» **Items**
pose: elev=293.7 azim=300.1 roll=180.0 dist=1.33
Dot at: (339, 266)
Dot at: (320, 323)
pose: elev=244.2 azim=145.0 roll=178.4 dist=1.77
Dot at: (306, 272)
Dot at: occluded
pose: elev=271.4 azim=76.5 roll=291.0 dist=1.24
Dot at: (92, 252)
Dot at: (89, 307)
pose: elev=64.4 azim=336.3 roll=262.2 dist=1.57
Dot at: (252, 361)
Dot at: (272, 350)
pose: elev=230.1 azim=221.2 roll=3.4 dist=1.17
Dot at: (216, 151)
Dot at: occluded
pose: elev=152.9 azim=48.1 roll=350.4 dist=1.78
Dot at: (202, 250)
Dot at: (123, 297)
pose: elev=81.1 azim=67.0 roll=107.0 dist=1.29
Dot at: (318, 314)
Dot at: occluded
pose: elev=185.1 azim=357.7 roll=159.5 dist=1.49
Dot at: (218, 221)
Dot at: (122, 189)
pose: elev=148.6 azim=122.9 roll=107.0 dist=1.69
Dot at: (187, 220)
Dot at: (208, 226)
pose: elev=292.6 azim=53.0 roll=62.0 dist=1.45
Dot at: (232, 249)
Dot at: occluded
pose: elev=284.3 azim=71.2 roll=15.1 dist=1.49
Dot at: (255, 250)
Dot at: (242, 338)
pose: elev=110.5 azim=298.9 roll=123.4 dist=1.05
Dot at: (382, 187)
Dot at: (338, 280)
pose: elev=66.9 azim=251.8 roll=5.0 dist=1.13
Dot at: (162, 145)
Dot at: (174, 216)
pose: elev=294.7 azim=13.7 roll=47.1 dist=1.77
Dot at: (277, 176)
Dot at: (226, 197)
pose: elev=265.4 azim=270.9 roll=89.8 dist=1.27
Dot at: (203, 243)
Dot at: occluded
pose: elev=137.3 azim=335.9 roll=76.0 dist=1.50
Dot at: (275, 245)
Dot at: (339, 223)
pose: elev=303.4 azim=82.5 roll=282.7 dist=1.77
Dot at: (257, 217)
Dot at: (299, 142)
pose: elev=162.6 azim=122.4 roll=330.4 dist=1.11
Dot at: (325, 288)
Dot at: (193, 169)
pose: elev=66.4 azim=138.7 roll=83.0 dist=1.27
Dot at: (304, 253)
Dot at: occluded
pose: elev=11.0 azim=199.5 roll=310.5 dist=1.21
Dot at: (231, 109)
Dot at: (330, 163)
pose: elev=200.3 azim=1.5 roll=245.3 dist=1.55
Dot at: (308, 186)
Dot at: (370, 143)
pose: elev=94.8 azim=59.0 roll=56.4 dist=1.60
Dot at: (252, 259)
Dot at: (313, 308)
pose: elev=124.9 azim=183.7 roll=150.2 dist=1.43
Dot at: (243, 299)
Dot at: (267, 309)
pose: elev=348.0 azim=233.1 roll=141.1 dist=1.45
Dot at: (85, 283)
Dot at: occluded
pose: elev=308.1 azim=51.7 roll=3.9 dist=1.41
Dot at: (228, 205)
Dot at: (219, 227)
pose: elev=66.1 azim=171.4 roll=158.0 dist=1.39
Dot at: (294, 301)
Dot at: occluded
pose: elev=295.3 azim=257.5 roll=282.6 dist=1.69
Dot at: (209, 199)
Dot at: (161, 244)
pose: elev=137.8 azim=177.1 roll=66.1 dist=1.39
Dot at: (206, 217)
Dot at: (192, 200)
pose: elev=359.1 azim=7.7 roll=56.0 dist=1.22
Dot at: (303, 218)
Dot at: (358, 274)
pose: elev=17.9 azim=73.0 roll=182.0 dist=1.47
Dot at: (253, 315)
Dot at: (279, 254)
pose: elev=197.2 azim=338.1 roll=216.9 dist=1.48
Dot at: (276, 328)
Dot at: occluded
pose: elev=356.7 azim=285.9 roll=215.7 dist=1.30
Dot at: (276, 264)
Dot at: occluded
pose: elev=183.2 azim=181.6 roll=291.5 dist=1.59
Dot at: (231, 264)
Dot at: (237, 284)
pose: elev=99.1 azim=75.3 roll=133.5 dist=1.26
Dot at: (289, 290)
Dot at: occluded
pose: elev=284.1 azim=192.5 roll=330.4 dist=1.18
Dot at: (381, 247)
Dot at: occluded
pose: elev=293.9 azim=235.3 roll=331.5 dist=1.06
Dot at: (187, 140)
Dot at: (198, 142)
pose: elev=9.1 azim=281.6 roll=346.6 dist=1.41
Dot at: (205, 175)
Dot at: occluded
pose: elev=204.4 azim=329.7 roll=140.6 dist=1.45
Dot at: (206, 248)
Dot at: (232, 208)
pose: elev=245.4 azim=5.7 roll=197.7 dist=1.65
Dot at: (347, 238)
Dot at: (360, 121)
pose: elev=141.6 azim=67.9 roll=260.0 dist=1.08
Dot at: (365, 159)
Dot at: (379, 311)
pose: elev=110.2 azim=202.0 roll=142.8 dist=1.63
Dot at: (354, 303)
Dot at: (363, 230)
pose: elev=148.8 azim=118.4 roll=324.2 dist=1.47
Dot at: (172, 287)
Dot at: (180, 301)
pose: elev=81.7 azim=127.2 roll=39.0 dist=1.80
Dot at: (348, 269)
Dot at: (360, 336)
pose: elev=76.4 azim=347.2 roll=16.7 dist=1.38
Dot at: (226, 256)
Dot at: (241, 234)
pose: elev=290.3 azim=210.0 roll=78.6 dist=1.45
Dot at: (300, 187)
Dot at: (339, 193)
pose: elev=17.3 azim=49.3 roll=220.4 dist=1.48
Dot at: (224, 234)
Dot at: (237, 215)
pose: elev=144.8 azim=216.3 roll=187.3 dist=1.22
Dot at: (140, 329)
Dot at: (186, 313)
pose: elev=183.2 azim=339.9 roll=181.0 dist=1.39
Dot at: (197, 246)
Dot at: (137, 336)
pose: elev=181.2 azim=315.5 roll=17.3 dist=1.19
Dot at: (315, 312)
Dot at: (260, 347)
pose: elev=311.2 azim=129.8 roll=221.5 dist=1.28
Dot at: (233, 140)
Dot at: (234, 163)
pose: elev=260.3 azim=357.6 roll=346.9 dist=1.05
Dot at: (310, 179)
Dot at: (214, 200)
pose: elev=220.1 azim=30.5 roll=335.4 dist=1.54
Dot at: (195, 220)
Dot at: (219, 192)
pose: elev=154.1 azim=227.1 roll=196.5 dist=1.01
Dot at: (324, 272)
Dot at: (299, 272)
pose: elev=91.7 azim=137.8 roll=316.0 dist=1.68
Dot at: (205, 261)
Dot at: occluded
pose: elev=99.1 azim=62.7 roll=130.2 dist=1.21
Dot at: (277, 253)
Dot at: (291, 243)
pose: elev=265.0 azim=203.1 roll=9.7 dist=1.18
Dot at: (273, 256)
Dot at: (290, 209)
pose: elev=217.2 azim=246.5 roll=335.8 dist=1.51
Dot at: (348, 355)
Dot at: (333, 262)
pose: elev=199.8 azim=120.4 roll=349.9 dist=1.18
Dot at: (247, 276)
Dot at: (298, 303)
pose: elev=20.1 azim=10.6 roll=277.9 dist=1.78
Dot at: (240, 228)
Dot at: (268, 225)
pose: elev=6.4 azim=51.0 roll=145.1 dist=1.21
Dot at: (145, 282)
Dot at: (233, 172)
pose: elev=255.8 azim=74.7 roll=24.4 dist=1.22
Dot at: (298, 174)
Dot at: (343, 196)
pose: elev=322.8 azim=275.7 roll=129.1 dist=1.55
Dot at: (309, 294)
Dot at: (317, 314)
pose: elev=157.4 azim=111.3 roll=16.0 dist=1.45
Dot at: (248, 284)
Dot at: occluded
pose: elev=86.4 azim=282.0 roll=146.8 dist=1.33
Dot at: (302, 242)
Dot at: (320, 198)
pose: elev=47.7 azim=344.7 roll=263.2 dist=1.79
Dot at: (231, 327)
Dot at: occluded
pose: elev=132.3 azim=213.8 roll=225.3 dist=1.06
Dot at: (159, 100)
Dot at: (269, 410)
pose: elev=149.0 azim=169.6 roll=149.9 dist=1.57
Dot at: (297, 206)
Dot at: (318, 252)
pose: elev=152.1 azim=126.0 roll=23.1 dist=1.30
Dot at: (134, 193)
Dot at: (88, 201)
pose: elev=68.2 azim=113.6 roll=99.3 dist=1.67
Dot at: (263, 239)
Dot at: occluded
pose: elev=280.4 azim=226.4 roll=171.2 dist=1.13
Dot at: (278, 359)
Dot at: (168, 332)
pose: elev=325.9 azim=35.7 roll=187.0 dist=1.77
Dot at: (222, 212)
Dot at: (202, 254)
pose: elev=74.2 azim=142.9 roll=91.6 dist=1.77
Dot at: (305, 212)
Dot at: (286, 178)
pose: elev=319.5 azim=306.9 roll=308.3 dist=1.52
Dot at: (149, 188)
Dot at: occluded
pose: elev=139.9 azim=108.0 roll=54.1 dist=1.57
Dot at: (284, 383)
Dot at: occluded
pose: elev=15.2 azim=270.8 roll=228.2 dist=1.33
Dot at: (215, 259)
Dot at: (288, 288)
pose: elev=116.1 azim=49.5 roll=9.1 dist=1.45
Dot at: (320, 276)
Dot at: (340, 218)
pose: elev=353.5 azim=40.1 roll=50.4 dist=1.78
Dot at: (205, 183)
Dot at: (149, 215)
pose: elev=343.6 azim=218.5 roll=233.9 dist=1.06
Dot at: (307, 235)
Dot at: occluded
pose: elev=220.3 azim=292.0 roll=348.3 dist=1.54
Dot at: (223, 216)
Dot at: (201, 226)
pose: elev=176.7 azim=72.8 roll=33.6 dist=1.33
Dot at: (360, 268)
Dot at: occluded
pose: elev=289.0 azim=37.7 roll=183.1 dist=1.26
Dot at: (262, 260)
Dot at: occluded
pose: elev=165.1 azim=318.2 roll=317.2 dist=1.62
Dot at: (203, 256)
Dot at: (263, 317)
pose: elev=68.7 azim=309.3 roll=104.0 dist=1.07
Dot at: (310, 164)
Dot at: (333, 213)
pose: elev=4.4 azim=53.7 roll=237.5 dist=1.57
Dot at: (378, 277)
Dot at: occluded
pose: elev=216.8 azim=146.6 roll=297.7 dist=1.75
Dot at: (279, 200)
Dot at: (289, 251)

» **Aim**
Copy out everything from the line that contains "pose: elev=183.2 azim=181.6" down to the line that contains "Dot at: (290, 209)", both of those lines included, keeping every character as it appears in the lines above.

» **Exercise answer**
pose: elev=183.2 azim=181.6 roll=291.5 dist=1.59
Dot at: (231, 264)
Dot at: (237, 284)
pose: elev=99.1 azim=75.3 roll=133.5 dist=1.26
Dot at: (289, 290)
Dot at: occluded
pose: elev=284.1 azim=192.5 roll=330.4 dist=1.18
Dot at: (381, 247)
Dot at: occluded
pose: elev=293.9 azim=235.3 roll=331.5 dist=1.06
Dot at: (187, 140)
Dot at: (198, 142)
pose: elev=9.1 azim=281.6 roll=346.6 dist=1.41
Dot at: (205, 175)
Dot at: occluded
pose: elev=204.4 azim=329.7 roll=140.6 dist=1.45
Dot at: (206, 248)
Dot at: (232, 208)
pose: elev=245.4 azim=5.7 roll=197.7 dist=1.65
Dot at: (347, 238)
Dot at: (360, 121)
pose: elev=141.6 azim=67.9 roll=260.0 dist=1.08
Dot at: (365, 159)
Dot at: (379, 311)
pose: elev=110.2 azim=202.0 roll=142.8 dist=1.63
Dot at: (354, 303)
Dot at: (363, 230)
pose: elev=148.8 azim=118.4 roll=324.2 dist=1.47
Dot at: (172, 287)
Dot at: (180, 301)
pose: elev=81.7 azim=127.2 roll=39.0 dist=1.80
Dot at: (348, 269)
Dot at: (360, 336)
pose: elev=76.4 azim=347.2 roll=16.7 dist=1.38
Dot at: (226, 256)
Dot at: (241, 234)
pose: elev=290.3 azim=210.0 roll=78.6 dist=1.45
Dot at: (300, 187)
Dot at: (339, 193)
pose: elev=17.3 azim=49.3 roll=220.4 dist=1.48
Dot at: (224, 234)
Dot at: (237, 215)
pose: elev=144.8 azim=216.3 roll=187.3 dist=1.22
Dot at: (140, 329)
Dot at: (186, 313)
pose: elev=183.2 azim=339.9 roll=181.0 dist=1.39
Dot at: (197, 246)
Dot at: (137, 336)
pose: elev=181.2 azim=315.5 roll=17.3 dist=1.19
Dot at: (315, 312)
Dot at: (260, 347)
pose: elev=311.2 azim=129.8 roll=221.5 dist=1.28
Dot at: (233, 140)
Dot at: (234, 163)
pose: elev=260.3 azim=357.6 roll=346.9 dist=1.05
Dot at: (310, 179)
Dot at: (214, 200)
pose: elev=220.1 azim=30.5 roll=335.4 dist=1.54
Dot at: (195, 220)
Dot at: (219, 192)
pose: elev=154.1 azim=227.1 roll=196.5 dist=1.01
Dot at: (324, 272)
Dot at: (299, 272)
pose: elev=91.7 azim=137.8 roll=316.0 dist=1.68
Dot at: (205, 261)
Dot at: occluded
pose: elev=99.1 azim=62.7 roll=130.2 dist=1.21
Dot at: (277, 253)
Dot at: (291, 243)
pose: elev=265.0 azim=203.1 roll=9.7 dist=1.18
Dot at: (273, 256)
Dot at: (290, 209)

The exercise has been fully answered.